The other candidate, Minister for Relations with Parliament Penny Mordaunt, is far from 100 sponsorships. He still has Monday morning to get there (until 2 p.m.) a task that seems difficult. She let it be known on Sunday evening that she was staying in the race, presenting herself as the one who could unite the party. In the afternoon, if she obtains the necessary support, there will be an indicative vote by MPs on their preferred candidate, a measure that did not exist this summer, when party members voted for Liz Truss while MPs preferred Rishi Sunak. This step leaves full latitude to whoever would be the least well placed to withdraw.
In the event that the two candidates are maintained after the vote of the deputies, it will be up to the 170,000 members of the conservative party to decide between them and choose the new head of government. Otherwise, Rishi Sunak could be appointed Prime Minister as soon as Monday evening, the fifth since the 2016 Brexit referendum, which opened a page of economic and political turbulence in the United Kingdom. This grandson of Indian immigrants would then be the first non-white to hold this position in the country.

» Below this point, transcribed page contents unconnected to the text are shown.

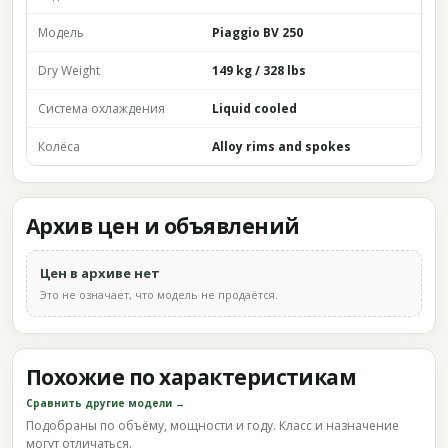
Модель
Piaggio BV 250
Dry Weight
149 kg / 328 lbs
Система охлаждения
Liquid cooled
Колёса
Alloy rims and spokes
Архив цен и объявлений
Цен в архиве нет
Это не означает, что модель не продаётся.
Похожие по характеристикам
Сравнить другие модели →
Подобраны по объёму, мощности и году. Класс и назначение
могут отличаться.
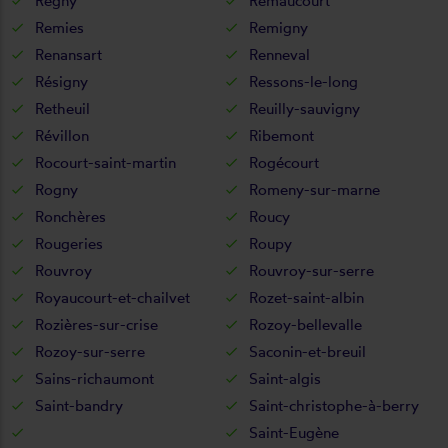
Regny
Remaucourt
Remies
Remigny
Renansart
Renneval
Résigny
Ressons-le-long
Retheuil
Reuilly-sauvigny
Révillon
Ribemont
Rocourt-saint-martin
Rogécourt
Rogny
Romeny-sur-marne
Ronchères
Roucy
Rougeries
Roupy
Rouvroy
Rouvroy-sur-serre
Royaucourt-et-chailvet
Rozet-saint-albin
Rozières-sur-crise
Rozoy-bellevalle
Rozoy-sur-serre
Saconin-et-breuil
Sains-richaumont
Saint-algis
Saint-bandry
Saint-christophe-à-berry
Saint-Eugène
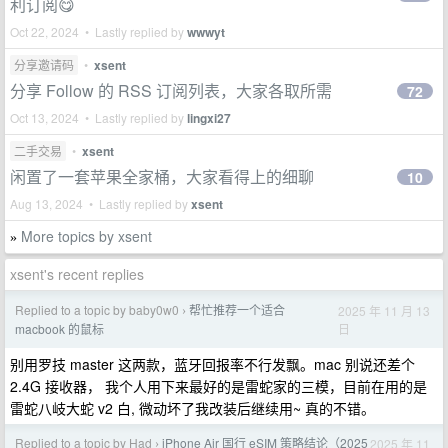
利订阅😋
Oct 22, 2024 • Lastly replied by
wwwyt
分享邀请码
•
xsent
分享 Follow 的 RSS 订阅列表，大家各取所需
72
Oct 13, 2024 • Lastly replied by
lingxi27
二手交易
•
xsent
闲置了一套苹果全家桶，大家看得上的细聊
10
Aug 13, 2024 • Lastly replied by
xsent
More topics by xsent
»
xsent's recent replies
Replied to a topic by baby0w0
帮忙推荐一个适合
2025 年 11 月 13
›
日
macbook 的鼠标
别用罗技 master 这两款，蓝牙回报率不行发飘。mac 别说还差个
2.4G 接收器， 我个人用下来最好的是雷蛇家的三模，目前在用的是
雷蛇八岐大蛇 v2 白, 微动坏了我改装后继续用~ 真的不错。
Replied to a topic by Had
iPhone Air 国行 eSIM 策略结论（2025
2025 年 11
›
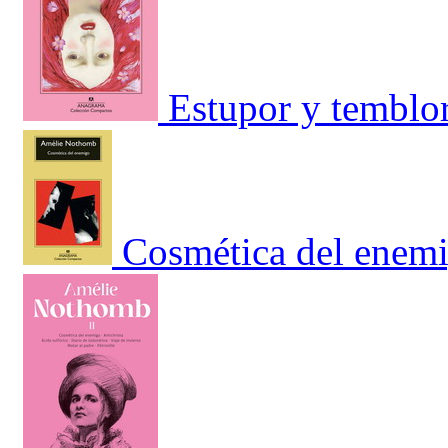
Estupor y temblo
Cosmética del enem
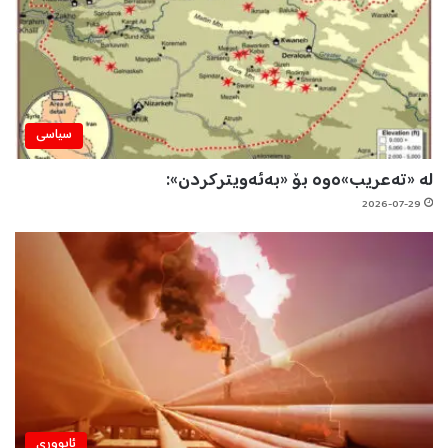
سیاسی
لە «تەعریب»ەوە بۆ «بەئەویترکردن»:
2026-07-29
ئابووری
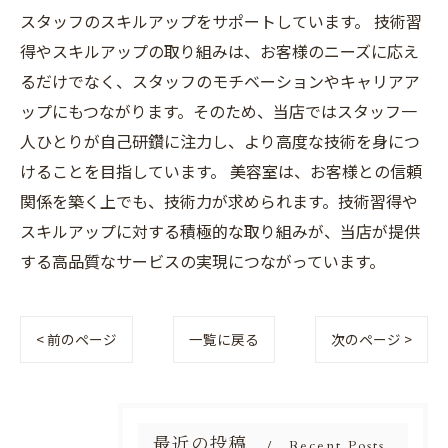
スタッフのスキルアップをサポートしています。 技術習
得やスキルアップの取り組みは、お客様のニーズに応え
るだけでなく、スタッフのモチベーションやキャリアア
ップにもつながります。そのため、当店ではスタッフ一
人ひとりが自己研鑽に注力し、より高度な技術を身につ
けることを目指しています。 美容室は、お客様との信頼
関係を築く上でも、技術力が求められます。技術習得や
スキルアップに対する積極的な取り組みが、当店が提供
する高品質なサービスの実現につながっています。
< 前のページ
一覧に戻る
次のページ >
最近の投稿
Recent Posts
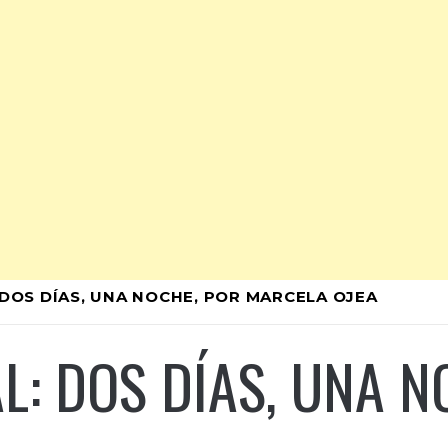
: DOS DÍAS, UNA NOCHE, POR MARCELA OJEA
AL: DOS DÍAS, UNA 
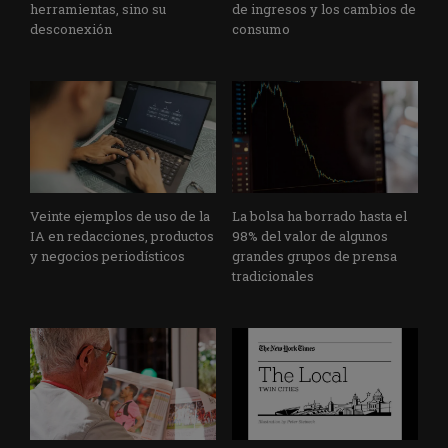
herramientas, sino su
de ingresos y los cambios de
desconexión
consumo
Veinte ejemplos de uso de la
La bolsa ha borrado hasta el
IA en redacciones, productos
98% del valor de algunos
y negocios periodísticos
grandes grupos de prensa
tradicionales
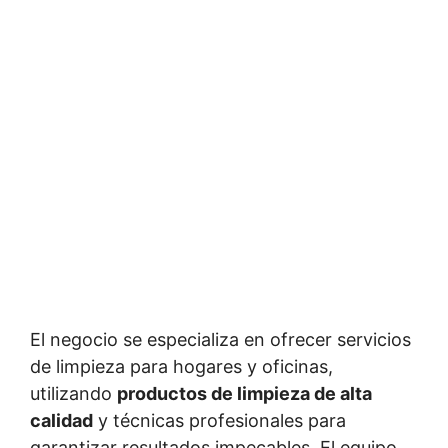
El negocio se especializa en ofrecer servicios
de limpieza para hogares y oficinas,
utilizando
productos de limpieza de alta
calidad
y técnicas profesionales para
garantizar resultados impecables. El equipo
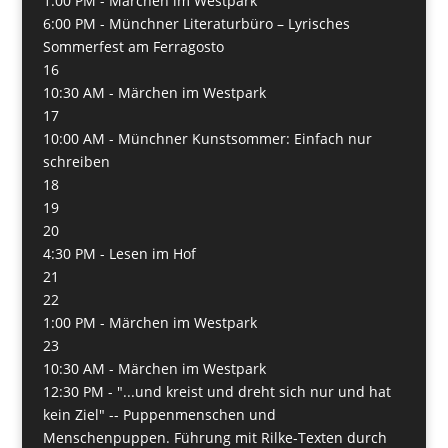
1:00 PM -
Märchen im Westpark
6:00 PM -
Münchner Literaturbüro – Lyrisches
Sommerfest am Ferragosto
16
10:30 AM -
Märchen im Westpark
17
10:00 AM -
Münchner Kunstsommer: Einfach nur
schreiben
18
19
20
4:30 PM -
Lesen im Hof
21
22
1:00 PM -
Märchen im Westpark
23
10:30 AM -
Märchen im Westpark
12:30 PM -
"...und kreist und dreht sich nur und hat
kein Ziel" -- Puppenmenschen und
Menschenpuppen. Führung mit Rilke-Texten durch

"We will always be grateful" to Boris Johnson, he said on Twitter on Sunday evening, recalling that his former boss, with whom he had been at loggerheads for months, had been the Brexit man, the one to put large-scale implementation of a vaccination campaign against Covid, and had led the country during "some of its most difficult challenges". He also mentioned his support for Ukraine since the invasion of Russia.